*** Opening of The data ***

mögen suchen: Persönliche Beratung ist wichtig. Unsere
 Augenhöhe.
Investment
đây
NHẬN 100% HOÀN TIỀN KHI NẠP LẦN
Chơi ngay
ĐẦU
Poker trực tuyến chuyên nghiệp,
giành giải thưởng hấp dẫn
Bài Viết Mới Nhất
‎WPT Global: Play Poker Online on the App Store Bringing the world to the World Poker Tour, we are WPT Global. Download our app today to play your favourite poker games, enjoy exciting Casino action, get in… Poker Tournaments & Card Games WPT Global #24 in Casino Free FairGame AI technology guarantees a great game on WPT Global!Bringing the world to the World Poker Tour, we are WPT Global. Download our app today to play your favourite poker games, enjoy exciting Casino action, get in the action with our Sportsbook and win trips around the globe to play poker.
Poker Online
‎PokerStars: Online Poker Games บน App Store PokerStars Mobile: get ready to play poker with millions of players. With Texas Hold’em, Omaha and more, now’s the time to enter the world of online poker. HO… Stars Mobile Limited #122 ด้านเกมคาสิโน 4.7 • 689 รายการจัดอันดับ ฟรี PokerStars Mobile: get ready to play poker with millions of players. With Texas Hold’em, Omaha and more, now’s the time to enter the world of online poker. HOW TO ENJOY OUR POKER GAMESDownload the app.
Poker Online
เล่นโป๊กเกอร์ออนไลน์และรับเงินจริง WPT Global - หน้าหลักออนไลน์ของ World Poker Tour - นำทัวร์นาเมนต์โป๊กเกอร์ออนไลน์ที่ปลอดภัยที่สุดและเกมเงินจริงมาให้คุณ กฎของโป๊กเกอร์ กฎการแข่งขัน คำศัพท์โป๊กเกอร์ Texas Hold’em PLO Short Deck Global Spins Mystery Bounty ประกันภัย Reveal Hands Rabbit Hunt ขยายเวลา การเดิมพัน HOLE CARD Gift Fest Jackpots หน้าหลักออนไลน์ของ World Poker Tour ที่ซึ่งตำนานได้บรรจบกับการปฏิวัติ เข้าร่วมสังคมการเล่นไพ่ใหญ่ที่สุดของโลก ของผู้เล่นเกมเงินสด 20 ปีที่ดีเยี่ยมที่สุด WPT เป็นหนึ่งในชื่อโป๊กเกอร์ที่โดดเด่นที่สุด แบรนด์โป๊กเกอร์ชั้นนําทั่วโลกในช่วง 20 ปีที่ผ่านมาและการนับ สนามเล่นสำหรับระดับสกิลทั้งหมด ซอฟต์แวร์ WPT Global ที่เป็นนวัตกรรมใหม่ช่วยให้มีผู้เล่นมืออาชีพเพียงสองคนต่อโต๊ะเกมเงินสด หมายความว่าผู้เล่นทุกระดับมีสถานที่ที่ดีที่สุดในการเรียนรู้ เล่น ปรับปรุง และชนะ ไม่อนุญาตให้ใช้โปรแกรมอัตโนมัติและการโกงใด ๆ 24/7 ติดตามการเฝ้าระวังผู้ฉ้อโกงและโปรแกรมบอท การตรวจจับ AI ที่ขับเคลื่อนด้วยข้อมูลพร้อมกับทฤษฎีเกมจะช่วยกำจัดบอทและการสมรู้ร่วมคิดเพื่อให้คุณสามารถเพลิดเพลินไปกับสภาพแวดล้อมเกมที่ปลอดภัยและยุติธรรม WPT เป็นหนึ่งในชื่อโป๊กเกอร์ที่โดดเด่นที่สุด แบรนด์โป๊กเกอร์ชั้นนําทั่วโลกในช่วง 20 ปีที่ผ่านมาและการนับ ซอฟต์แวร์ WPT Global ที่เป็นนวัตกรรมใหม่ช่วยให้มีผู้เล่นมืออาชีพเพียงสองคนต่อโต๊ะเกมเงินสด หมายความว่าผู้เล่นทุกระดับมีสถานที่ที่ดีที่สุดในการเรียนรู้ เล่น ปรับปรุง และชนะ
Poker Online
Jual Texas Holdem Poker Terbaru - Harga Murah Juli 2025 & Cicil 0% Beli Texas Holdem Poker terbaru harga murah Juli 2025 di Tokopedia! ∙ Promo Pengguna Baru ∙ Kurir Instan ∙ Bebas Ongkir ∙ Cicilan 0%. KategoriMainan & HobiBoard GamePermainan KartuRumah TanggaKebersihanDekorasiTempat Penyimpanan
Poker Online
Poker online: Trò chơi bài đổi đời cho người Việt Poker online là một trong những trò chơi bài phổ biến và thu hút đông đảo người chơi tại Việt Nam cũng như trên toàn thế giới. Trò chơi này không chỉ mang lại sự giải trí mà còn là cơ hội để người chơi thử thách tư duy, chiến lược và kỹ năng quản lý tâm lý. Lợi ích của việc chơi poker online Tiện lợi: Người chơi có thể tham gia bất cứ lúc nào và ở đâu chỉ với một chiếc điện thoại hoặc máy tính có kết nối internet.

*** Close of The data ***

§ Exercise brief
Reproduce the rows word for word, from the start of the rows through the line that contains "Bài Viết Mới Nhất", including both of those lines.

§ Your response
mögen suchen: Persönliche Beratung ist wichtig. Unsere
 Augenhöhe.
Investment
đây
NHẬN 100% HOÀN TIỀN KHI NẠP LẦN
Chơi ngay
ĐẦU
Poker trực tuyến chuyên nghiệp,
giành giải thưởng hấp dẫn
Bài Viết Mới Nhất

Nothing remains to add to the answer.